Intervention de Jean-Louis Bourlanges

Réunion du jeudi 4 juillet 2019 à 9h25
Commission des affaires européennes

Photo issue du site de l'Assemblée nationale ou de WikipediaJean-Louis Bourlanges :

Je suis tout à fait d'accord avec l'inspiration des rapporteurs, qui définissent des objectifs très clairs et très légitimes. Je suis tout de même très réservé sur un certain nombre de choses. Je ne voudrais pas que dans cette affaire, nous soyons hostiles au libre-échange, et favorable au protectionnisme.

André Chassaigne a cité David Ricardo, c'est très bien. Dans la lutte sociale en Angleterre, durant la première moitié du XIXe siècle, c'étaient les ouvriers qui étaient avec Ricardo, et les landlords, grands propriétaires fonciers, qui étaient contre. En France, quand nous avons eu une tentative protectionniste, incarnée par le Président Méline, la droite le disait sauveur de l'agriculture française, et dans les faubourgs ouvriers, le slogan était « Méline, pain cher ». Le libre-échange est, de manière générale, favorable globalement au consommateur. Je me souviens de mon professeur à la Sorbonne, qui était un homme très estimable et militant communiste : Jean Bruhat. Il nous rappelait que le protectionnisme de Méline était tout à fait contraire aux intérêts de la classe ouvrière.
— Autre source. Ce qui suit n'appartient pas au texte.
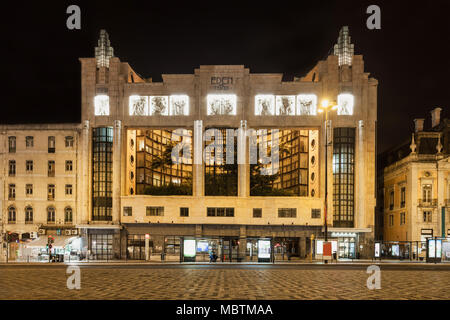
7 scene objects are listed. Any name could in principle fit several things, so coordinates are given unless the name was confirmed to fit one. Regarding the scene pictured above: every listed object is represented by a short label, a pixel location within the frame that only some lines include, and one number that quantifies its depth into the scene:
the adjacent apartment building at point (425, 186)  61.12
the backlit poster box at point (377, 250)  54.84
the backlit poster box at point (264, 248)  44.78
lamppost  40.06
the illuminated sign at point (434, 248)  47.03
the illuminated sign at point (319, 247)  54.94
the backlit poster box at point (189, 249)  44.28
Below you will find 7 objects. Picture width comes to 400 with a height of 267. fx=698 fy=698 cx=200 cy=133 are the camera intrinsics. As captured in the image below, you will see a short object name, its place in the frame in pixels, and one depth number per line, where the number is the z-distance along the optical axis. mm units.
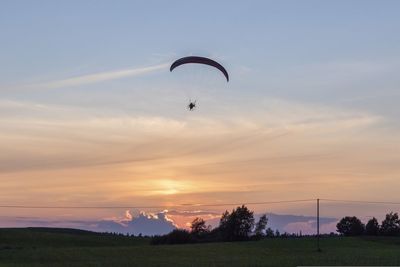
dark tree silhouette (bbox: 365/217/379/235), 172750
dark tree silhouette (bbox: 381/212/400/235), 170000
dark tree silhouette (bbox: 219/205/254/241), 150375
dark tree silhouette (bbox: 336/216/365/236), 181875
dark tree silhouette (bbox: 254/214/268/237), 152500
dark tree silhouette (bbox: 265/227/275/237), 160288
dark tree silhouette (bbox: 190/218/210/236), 150262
Sur ce qui s'est passé au cours des trente dernières années, je dirais, pour citer Georges Marchais, que le bilan a été globalement positif. On a eu une diminution massive de la faim dans le monde et de la pauvreté, une augmentation considérable de la classe moyenne, même si, effectivement, rien n'est satisfaisant, et le bilan environnemental est loin de l'être. Je crois qu'il ne faut pas lier les deux choses. Le problème d'un libre-échange convenablement géré porte sur la manière dont sont gérées les externalités. Là où le Président Chassaigne a raison, c'est que les externalités ne sont pas suffisamment prises en compte. Je ne crois pas que ce soit une mesure à prendre unilatéralement en France ou en Europe, mais le kérosène des avions ou le fioul des bateaux n'ont pas à bénéficier d'une taxation exagérément favorable. C'est une distorsion de la concurrence. Il faut que les externalités soient prises en compte. C'est tout le sens de notre action en matière européenne.

Ma deuxième remarque, et c'est là que le maximalisme que j'ai pu entendre m'inquiète, c'est que nous avons des intérêts économiques et commerciaux, liés à la croissance et à la lutte contre le chômage. Nous, Européens, avons intérêt à pouvoir exporter. Il ne faut pas mésestimer ces intérêts. Nous sommes en face de gens qui sont nos adversaires dans ces négociations. Je ne me prononce pas sur le MERCOSUR, car il y aurait beaucoup à dire, mais ce qui est clair, c'est que cela a été jusqu'au bout un bras de fer géopolitique entre l'Europe et Trump. La pression exercée par les Américains pour empêcher les Argentins et les Brésiliens de signer a été considérable. Il s'est joué dans ce bras de fer une part du multilatéralisme. Je ne voudrais pas que nous perdions cela de vue.

Dans le CETA ou les accords avec la Corée du Sud (qui ont été très positifs pour notre industrie), il y a la volonté d'échanger mais aussi de réguler. Il ne faudrait pas, dans ce rapport, jeter le bébé avec l'eau du bain. Je comprends bien qu'on soit inquiets sur le MERCOSUR, parce que le président Chassaigne l'a dit très justement : c'est un accord très intéressant pour beaucoup de secteurs, mais dans lequel la variable d'ajustement est clairement les agriculteurs, et plus particulièrement les éleveurs. Il n'est pas normal qu'on sacrifie un secteur.

Globalement, je pense que, premièrement, nous devons continuer la politique d'organisation et de libéralisation des échanges. Deuxièmement, je ne voudrais pas qu'il y ait une solidarité entre les écologistes et M. Trump. Troisièmement, je crois que le mieux est l'ennemi du bien ; lors de la conclusion d'accords internationaux, il est vrai que l'on n'obtient pas tout ce que l'on voudrait et qui soit 100 % en phase avec des valeurs européennes. La mesure de cela n'est pas seulement nos convictions mais, comme dirait Max Weber, notre responsabilité. Il s'agit de savoir si nous y gagnons globalement, en tant que normateurs, que producteurs, que consommateurs, ou si nous y perdons. C'est un engagement relativiste, là où certaines déclarations ont un peu tendance à être absolutistes.